O jato C919 não decola

Na verdade, a propaganda do Estado anunciou uma e outra vez espetaculares avanços no desenvolvimento de projetos de alta tecnologia, tais como a construção de uma indústria de aviação nacional, no entanto, o avião de passageiros C919, um jato de alcance curto-médio, até agora não decolou em voo. Atualmente, o avião, portador de grandes esperanças, deve iniciar seu primeiro voo em 2014. A China, o “campeão mundial de exportação”, exporta muito poucos produtos inovadores com desenvolvimento próprio. Na realidade, os chineses fabricam produtos cuja fabricação é muito cara em países industrializados clássicos como a Alemanha e os Estados Unidos. A China é dependente dos EUA, e não o contrário.

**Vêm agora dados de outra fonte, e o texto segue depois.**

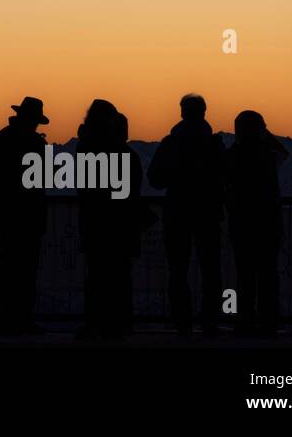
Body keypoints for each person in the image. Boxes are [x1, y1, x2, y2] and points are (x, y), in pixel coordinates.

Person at [147, 93, 225, 336]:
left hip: (177, 212)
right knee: (211, 270)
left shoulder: (171, 144)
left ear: (182, 113)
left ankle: (182, 321)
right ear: (204, 112)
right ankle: (210, 321)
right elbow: (226, 177)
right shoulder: (214, 145)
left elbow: (155, 179)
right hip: (208, 213)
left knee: (178, 271)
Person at [0, 96, 48, 335]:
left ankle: (4, 319)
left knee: (7, 267)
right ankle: (23, 318)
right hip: (28, 215)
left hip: (5, 214)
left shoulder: (0, 139)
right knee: (26, 269)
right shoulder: (33, 143)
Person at [76, 100, 146, 340]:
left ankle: (95, 323)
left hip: (95, 223)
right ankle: (119, 323)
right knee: (119, 276)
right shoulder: (122, 153)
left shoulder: (86, 149)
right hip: (120, 225)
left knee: (96, 275)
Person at [226, 110, 286, 337]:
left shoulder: (233, 154)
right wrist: (265, 134)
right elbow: (284, 153)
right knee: (268, 275)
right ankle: (269, 322)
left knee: (245, 275)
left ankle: (245, 321)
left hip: (241, 222)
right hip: (268, 222)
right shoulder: (267, 154)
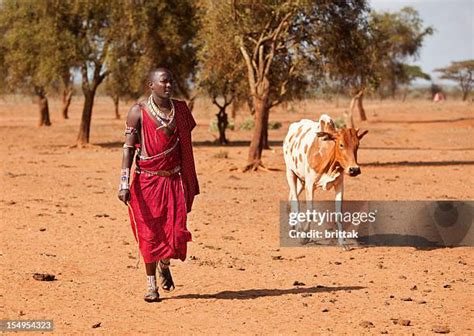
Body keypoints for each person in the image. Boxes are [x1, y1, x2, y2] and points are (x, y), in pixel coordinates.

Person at [118, 68, 199, 302]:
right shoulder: (138, 112)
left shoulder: (181, 111)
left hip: (173, 181)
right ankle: (151, 285)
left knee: (174, 234)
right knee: (149, 235)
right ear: (151, 85)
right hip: (146, 183)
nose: (168, 85)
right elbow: (128, 149)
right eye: (163, 82)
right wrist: (124, 183)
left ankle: (165, 264)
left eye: (171, 81)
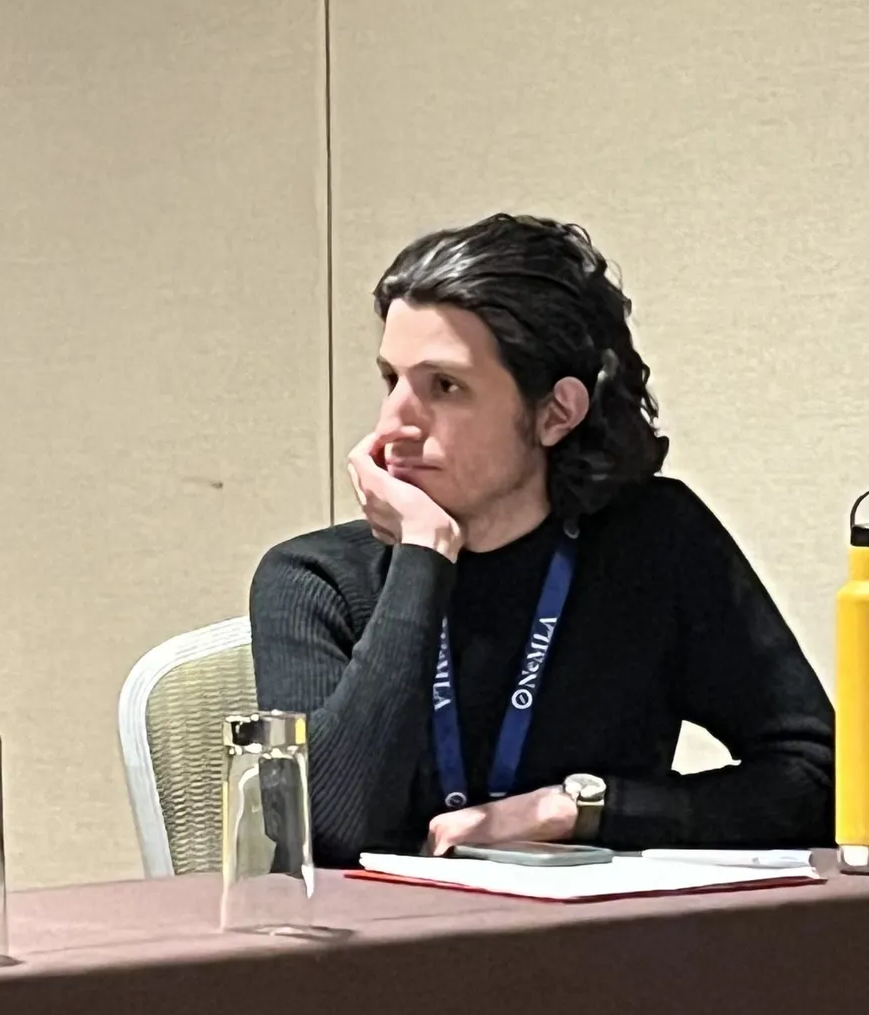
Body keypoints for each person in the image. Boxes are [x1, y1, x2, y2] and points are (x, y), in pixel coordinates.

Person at [250, 214, 834, 867]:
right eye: (392, 381)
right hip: (379, 959)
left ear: (556, 413)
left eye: (444, 387)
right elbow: (329, 830)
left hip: (584, 954)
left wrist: (577, 810)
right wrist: (423, 552)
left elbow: (820, 782)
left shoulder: (654, 545)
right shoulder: (313, 578)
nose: (392, 427)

Os EUA protestam sobre a manipulação do Yuan

Em 2010, os Estados Unidos importaram bens da China no valor de 314 bilhões de dólares, enquanto as exportações dos EUA foram de apenas 82 bilhões. Os americanos sempre se queixam aos chineses de fazerem manipulações monetárias. A baixa taxa de câmbio do Yuan conseguida de forma artificial torna os produtos chineses mais baratos. Alguns estudiosos veem o Yuan conscientemente e desvalorizado em até 30%. O multimilionário norte-americano e empresário imobiliário Donald Trump junto com outros senadores e deputados influentes fizeram um chamado para se tomar medidas tarifárias drásticas contra a China por manipular o Yuan. Segundo Trump, “Se nós não compramos mais nada da China, sua economia entrará em colapso.”

No entanto, esta situação não quer dizer nada, porque um país emergente como a China também poderia se tornar um grande mercado para a economia dos EUA. A China não tem absolutamente nenhuma razão para se proclamar como uma grande potência econômica, o país ainda tem muitos pontos fracos. Não há lugar para uma comparação com os EUA. É hora de falar mais firmemente com os chineses. Eles precisam muito mais dos EUA ou das inovações alemãs do que o inverso.

Gunter Spahn é um escritor e editor-chefe da publicação alemã Der WirtschaftsReport.